Task to complete » Your task is to copy each line of the records that includes the string "blog".

===== Given information

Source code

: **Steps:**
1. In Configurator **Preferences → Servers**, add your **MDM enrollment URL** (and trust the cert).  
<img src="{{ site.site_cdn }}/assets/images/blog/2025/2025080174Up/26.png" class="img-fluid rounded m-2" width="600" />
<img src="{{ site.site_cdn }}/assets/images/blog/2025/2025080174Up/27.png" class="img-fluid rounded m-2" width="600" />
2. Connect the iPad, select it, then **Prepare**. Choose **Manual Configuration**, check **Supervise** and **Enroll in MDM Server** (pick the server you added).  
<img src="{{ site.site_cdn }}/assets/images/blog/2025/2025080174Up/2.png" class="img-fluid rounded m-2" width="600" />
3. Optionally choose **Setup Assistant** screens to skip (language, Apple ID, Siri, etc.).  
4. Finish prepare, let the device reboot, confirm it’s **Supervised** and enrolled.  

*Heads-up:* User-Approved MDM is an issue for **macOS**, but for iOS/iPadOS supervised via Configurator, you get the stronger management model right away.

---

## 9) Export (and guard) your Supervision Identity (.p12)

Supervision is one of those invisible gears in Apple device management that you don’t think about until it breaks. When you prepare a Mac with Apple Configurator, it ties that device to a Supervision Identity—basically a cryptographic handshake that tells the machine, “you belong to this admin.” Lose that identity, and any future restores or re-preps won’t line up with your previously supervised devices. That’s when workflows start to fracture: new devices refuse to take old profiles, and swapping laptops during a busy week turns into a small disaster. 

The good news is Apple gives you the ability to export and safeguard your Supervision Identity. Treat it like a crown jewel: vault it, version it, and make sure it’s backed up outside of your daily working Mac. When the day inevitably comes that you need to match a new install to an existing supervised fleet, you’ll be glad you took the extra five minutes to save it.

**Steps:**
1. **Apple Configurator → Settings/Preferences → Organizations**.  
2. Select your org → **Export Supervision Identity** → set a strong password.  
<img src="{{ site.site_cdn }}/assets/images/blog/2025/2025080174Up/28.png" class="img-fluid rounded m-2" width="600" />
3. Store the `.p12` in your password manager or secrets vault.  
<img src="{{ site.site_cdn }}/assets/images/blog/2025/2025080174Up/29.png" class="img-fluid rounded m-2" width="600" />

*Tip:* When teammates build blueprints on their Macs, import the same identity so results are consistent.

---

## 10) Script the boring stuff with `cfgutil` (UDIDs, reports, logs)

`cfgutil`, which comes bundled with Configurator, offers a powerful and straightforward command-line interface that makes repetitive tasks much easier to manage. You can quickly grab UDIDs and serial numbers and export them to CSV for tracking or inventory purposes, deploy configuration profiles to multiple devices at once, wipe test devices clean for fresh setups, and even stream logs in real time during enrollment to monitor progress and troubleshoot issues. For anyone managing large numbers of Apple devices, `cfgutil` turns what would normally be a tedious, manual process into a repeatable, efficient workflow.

==========

The answer »
<img src="{{ site.site_cdn }}/assets/images/blog/2025/2025080174Up/26.png" class="img-fluid rounded m-2" width="600" />
<img src="{{ site.site_cdn }}/assets/images/blog/2025/2025080174Up/27.png" class="img-fluid rounded m-2" width="600" />
<img src="{{ site.site_cdn }}/assets/images/blog/2025/2025080174Up/2.png" class="img-fluid rounded m-2" width="600" />
<img src="{{ site.site_cdn }}/assets/images/blog/2025/2025080174Up/28.png" class="img-fluid rounded m-2" width="600" />
<img src="{{ site.site_cdn }}/assets/images/blog/2025/2025080174Up/29.png" class="img-fluid rounded m-2" width="600" />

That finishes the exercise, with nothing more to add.